For the most part I don't use glazes much and definately not on my fruit. My personal opinion is....that's what the grocery stores do with their tarts and it's grossly heavy handedly applied. It's meant to preserve the fruit so it looks good longer and I want people to know mine is fresh and "real". 

The only times I use glazes might be ontop of a joconde wrapped fruit mousse torte. But then I'll use the puree or a sauce thickened with gelatin and lightly coat the top. But I'm not opposed to using preserves....it a quick great way....but you can't thin them down and expect them to set.


----------



## homechef777 (Jan 4, 2002)

Can you tell me what your proportions are for your puree and gelatin glaze for your fruit mousse torte W.DeBord?

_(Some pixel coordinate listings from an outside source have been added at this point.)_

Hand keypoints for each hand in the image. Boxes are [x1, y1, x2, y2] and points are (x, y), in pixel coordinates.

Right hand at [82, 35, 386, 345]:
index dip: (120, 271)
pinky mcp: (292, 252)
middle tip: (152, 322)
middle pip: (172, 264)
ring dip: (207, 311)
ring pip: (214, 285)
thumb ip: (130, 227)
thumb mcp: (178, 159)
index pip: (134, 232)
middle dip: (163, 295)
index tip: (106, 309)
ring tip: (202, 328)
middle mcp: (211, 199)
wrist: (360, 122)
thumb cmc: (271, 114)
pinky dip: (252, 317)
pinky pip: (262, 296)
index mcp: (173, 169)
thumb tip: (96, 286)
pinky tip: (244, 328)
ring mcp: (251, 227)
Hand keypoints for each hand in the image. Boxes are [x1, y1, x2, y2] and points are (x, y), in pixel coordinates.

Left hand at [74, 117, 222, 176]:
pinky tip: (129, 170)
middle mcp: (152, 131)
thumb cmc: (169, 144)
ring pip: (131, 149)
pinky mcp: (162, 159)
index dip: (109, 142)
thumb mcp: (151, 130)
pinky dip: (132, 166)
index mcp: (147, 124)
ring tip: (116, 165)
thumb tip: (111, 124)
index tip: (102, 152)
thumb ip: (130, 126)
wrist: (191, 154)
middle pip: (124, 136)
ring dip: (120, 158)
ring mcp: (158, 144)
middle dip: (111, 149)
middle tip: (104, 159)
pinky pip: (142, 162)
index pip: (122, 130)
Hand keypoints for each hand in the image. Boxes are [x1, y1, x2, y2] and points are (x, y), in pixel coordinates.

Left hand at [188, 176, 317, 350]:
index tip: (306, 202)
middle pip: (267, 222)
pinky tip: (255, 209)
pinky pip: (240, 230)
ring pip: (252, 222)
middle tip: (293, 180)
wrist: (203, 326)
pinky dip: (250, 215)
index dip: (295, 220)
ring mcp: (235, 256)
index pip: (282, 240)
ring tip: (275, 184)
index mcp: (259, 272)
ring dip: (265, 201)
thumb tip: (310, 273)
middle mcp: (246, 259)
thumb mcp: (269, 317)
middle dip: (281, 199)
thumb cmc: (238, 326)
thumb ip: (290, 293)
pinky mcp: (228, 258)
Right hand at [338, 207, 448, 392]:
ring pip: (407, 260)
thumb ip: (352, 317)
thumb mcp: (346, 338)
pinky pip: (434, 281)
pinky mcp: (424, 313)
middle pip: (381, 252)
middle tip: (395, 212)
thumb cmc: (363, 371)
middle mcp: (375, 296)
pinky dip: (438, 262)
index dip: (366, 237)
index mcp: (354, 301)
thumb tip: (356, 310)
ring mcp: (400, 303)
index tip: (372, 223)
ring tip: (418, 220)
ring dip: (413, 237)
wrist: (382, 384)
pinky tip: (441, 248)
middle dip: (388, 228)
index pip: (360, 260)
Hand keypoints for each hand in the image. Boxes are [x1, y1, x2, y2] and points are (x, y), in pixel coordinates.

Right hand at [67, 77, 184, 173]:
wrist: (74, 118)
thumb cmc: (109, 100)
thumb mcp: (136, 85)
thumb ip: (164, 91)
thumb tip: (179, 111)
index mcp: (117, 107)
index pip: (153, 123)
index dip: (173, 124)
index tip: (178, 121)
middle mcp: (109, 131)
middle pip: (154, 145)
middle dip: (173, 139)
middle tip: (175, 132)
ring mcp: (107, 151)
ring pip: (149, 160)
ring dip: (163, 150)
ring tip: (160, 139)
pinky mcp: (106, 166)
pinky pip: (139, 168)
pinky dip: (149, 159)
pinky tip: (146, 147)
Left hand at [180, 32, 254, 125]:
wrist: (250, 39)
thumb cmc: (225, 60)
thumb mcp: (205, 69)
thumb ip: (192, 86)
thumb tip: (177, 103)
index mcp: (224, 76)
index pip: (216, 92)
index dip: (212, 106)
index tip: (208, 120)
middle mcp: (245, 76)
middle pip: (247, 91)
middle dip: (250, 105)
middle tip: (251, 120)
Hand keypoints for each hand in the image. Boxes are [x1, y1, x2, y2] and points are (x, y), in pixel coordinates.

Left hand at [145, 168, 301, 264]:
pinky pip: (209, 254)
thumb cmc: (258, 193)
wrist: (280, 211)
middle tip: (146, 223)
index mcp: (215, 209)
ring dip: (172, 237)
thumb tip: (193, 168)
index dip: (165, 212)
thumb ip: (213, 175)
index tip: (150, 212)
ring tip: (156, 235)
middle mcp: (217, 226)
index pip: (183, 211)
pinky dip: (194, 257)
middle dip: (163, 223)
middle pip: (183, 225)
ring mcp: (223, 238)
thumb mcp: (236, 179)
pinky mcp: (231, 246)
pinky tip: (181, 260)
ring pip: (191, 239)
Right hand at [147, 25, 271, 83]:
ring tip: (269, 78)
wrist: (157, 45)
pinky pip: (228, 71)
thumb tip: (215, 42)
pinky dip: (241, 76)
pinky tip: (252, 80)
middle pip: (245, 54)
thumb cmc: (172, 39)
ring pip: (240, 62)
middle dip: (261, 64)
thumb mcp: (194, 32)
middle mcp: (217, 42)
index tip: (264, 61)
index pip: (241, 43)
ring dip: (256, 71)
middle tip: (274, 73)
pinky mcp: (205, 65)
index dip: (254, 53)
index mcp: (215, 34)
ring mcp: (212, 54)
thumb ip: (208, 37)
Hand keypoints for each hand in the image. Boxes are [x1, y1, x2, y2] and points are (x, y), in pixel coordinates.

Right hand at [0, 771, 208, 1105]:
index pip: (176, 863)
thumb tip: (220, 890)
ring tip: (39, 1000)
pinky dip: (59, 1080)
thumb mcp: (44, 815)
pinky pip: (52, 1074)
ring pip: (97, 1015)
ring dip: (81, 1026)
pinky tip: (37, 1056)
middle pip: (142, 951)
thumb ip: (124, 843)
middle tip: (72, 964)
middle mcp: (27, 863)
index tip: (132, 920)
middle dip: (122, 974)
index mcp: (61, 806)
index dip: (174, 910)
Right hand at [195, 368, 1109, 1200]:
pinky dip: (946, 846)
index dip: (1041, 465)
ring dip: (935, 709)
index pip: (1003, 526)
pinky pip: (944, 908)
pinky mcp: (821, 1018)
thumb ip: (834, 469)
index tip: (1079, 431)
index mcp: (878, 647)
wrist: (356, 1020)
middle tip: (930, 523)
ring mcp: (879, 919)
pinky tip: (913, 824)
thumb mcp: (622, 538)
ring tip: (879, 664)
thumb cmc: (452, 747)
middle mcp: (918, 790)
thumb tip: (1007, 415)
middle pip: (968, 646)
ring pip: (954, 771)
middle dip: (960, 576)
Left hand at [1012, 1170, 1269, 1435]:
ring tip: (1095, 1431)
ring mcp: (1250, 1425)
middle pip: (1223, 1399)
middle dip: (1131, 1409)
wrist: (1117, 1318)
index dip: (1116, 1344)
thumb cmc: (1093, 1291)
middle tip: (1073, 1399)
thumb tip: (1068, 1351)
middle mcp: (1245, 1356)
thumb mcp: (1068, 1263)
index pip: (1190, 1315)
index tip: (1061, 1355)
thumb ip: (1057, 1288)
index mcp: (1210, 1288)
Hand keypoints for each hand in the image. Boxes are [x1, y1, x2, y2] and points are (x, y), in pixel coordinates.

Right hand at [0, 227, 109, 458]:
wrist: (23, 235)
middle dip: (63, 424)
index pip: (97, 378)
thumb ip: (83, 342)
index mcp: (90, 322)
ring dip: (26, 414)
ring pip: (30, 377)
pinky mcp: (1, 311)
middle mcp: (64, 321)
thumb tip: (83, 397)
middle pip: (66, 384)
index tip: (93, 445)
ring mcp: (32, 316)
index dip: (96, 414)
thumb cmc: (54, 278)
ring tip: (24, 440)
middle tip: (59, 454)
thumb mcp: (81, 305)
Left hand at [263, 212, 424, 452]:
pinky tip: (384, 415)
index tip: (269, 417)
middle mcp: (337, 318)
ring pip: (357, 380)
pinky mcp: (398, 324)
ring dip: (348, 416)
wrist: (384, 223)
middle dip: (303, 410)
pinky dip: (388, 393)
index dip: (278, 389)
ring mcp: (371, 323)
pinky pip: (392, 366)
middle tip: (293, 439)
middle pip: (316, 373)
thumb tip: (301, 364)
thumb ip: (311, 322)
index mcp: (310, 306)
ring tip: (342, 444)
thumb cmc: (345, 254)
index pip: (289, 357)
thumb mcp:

Do you use it on tarts and tartlets too or do you prefer the natural look


----------



## annie (Mar 22, 2002)

Good morning, homechef: I have some Patisfrance GelStar apricot glaze I could send you. You could contact me through a private message, adn we'll get in touch.

I don't know about W. DeBord, but when I use fruit purees, I take a couple of cups and try it out. I had some very thick mango puree, that had a nice texture with 1 gelatin sheet/ 2 cups puree. I started with 2 sheets/2cups and got rubbery jello. It's one of those feel things, where with more experience I can look at the puree, and add exactly to the molecule, the right amount of gelatin. Happy baking!


----------



## homechef777 (Jan 4, 2002)

Annie thanks for the kind offer but I decided to bite the bullet and order the KA glaze as other posters have mentioned. Until then, I'll just go on using the fruit jellies as Alexia does. I'll let you all know how it goes


----------



## annie (Mar 22, 2002)

When you get the glaze, would you post what the ingredients are? I'd be interested, and was thinking of ordering some myself!

Thanks, Ann


----------